--- Work request ---
Give the number of lines below that contain the string "TRIANGLE", and no other text.

--- Record excerpts ---
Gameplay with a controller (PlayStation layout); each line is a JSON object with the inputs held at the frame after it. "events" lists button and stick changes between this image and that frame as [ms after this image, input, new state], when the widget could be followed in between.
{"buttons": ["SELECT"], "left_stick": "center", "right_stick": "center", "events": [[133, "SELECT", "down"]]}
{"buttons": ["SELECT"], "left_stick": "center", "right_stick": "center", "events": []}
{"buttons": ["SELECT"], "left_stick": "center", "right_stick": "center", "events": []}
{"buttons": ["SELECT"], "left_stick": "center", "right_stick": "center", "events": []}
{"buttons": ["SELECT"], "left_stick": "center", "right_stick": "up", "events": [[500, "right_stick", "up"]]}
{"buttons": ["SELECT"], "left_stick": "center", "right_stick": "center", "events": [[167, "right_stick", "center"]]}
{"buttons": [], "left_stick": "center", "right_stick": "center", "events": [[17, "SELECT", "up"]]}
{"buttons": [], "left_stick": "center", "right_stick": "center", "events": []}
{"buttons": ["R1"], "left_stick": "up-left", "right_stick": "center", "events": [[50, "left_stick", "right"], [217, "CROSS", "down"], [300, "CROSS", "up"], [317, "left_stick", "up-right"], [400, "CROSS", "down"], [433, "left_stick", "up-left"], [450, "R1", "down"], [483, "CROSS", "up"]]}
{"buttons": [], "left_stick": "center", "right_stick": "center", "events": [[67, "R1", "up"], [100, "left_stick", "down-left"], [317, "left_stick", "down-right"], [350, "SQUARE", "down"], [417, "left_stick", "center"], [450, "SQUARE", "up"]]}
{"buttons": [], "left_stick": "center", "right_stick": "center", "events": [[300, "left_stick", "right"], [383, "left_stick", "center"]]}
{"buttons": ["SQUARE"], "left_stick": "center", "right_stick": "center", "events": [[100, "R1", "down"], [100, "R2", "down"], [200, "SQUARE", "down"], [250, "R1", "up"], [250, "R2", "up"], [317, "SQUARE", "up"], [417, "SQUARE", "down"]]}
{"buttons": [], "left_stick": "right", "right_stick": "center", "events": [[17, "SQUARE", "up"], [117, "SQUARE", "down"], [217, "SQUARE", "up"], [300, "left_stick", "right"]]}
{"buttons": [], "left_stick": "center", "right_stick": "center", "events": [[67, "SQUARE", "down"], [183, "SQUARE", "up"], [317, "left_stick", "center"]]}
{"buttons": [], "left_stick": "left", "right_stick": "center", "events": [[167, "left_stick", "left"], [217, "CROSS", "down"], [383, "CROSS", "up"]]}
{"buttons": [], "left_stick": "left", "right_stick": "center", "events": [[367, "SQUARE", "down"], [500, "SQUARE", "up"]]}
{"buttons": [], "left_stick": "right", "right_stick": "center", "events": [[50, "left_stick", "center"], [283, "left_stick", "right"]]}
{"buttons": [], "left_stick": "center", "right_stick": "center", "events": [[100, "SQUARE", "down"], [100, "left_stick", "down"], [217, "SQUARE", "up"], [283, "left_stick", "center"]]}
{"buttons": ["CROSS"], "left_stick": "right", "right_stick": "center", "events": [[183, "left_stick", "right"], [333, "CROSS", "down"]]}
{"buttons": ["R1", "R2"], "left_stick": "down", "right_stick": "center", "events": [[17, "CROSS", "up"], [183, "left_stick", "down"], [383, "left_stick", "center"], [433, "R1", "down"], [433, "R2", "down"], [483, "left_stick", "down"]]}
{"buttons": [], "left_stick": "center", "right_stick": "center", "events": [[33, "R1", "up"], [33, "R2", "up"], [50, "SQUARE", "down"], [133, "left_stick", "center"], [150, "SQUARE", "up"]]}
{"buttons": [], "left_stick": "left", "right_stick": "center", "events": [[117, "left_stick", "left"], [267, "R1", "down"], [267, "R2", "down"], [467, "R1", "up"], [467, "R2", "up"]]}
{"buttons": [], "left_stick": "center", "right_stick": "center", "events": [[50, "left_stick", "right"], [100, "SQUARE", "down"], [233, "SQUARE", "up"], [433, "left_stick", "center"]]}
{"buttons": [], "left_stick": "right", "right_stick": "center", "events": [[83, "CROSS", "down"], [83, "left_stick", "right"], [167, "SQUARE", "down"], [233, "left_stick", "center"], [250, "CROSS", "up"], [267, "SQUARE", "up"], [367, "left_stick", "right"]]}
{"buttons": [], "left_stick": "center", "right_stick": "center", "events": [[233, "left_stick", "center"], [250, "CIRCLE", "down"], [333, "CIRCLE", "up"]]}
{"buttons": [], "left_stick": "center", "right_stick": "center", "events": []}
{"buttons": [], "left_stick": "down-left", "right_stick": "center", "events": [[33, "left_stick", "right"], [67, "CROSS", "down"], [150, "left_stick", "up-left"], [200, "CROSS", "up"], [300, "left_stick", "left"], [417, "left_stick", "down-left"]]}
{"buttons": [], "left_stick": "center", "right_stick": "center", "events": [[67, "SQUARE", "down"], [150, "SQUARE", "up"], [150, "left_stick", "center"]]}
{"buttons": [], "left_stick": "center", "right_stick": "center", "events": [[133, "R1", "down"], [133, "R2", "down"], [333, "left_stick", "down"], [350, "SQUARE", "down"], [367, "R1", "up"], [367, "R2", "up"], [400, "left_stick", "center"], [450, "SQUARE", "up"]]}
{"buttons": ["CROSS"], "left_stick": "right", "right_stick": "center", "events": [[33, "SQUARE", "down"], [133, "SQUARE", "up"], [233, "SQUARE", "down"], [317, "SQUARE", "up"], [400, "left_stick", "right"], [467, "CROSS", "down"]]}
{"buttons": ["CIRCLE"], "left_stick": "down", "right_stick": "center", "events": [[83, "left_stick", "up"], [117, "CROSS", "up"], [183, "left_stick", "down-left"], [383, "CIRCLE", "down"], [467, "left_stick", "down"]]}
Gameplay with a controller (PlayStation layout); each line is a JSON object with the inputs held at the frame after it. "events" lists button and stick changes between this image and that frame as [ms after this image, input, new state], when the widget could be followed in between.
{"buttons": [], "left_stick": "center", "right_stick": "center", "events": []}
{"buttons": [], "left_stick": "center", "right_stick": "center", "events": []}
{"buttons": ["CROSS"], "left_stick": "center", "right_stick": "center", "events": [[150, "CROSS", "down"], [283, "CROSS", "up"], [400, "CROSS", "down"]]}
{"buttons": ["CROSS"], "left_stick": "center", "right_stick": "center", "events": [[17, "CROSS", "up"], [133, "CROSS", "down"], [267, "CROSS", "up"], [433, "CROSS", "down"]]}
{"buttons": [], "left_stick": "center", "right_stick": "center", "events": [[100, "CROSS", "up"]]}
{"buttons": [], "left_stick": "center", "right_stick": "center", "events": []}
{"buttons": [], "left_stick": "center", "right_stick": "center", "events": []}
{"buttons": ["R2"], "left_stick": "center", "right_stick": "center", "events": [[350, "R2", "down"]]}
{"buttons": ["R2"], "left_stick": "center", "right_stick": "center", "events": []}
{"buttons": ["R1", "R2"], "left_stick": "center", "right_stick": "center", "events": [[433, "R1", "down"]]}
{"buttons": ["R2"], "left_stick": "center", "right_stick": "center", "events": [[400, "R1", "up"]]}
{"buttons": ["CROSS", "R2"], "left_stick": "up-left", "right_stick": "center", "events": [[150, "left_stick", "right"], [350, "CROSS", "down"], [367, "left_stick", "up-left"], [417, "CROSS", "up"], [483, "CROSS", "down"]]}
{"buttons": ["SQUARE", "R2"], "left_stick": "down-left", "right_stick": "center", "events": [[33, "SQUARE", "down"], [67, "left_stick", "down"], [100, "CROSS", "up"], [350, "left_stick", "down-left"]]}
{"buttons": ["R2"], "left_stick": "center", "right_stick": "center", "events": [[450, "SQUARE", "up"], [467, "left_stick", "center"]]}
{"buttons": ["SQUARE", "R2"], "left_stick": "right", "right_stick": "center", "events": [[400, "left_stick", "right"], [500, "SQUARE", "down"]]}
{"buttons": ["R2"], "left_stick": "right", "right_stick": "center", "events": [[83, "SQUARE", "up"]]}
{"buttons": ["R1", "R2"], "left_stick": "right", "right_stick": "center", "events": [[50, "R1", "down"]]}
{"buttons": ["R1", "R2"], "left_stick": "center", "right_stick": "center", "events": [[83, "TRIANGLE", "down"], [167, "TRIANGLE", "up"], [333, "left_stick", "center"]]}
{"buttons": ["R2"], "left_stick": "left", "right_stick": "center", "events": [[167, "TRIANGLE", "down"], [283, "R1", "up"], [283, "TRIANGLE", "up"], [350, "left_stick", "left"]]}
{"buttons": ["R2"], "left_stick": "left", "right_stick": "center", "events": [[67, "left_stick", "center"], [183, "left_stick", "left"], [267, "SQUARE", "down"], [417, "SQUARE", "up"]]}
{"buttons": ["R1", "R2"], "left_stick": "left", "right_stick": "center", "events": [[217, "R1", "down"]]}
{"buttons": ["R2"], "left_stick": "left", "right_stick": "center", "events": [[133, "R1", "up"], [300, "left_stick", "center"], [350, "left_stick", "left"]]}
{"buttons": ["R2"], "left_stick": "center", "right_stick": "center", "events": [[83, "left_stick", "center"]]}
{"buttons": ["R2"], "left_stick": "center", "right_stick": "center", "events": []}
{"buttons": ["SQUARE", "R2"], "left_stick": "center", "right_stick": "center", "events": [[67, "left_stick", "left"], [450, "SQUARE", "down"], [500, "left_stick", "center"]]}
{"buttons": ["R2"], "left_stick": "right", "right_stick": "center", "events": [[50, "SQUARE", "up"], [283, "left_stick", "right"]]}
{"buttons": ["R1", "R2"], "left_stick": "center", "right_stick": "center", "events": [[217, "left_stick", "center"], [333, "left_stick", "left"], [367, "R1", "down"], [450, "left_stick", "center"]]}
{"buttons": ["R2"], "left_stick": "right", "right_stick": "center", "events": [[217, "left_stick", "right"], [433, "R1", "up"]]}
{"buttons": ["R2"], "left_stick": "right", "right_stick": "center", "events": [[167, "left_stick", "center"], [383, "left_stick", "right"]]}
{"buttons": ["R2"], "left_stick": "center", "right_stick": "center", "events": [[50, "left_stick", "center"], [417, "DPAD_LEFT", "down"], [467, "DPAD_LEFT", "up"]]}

--- Exercise answer ---
2